▶ _Task instructions_
Without the pictures, give the listing below again exactly.

▶ _Dataset extract_

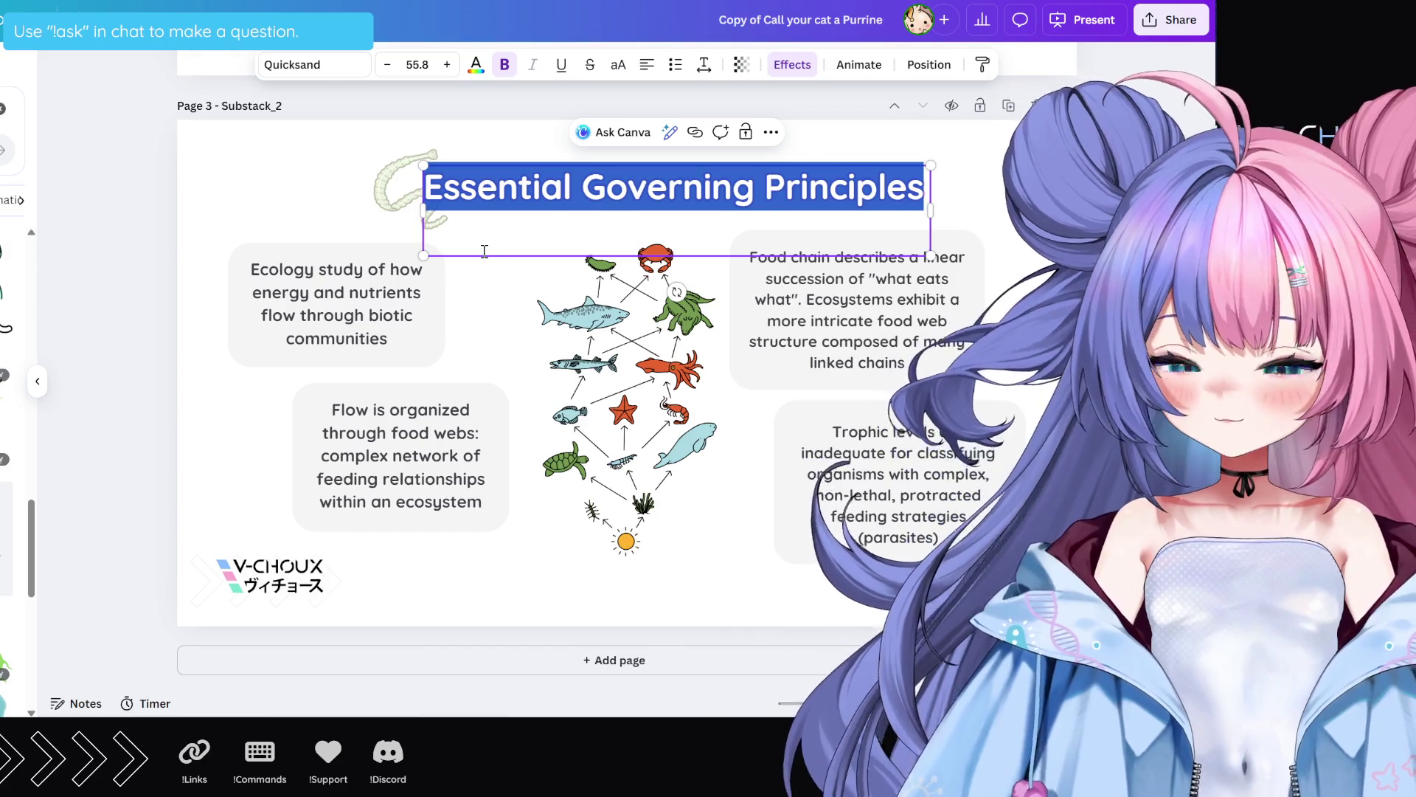
Step: Finish editing the title and select the Ecology & Trophic Studies slide
key(Escape)
key(Escape)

▶ _Exercise output_
Step: Finish editing the title and select the Ecology & Trophic Studies slide
key(Escape)
key(Escape)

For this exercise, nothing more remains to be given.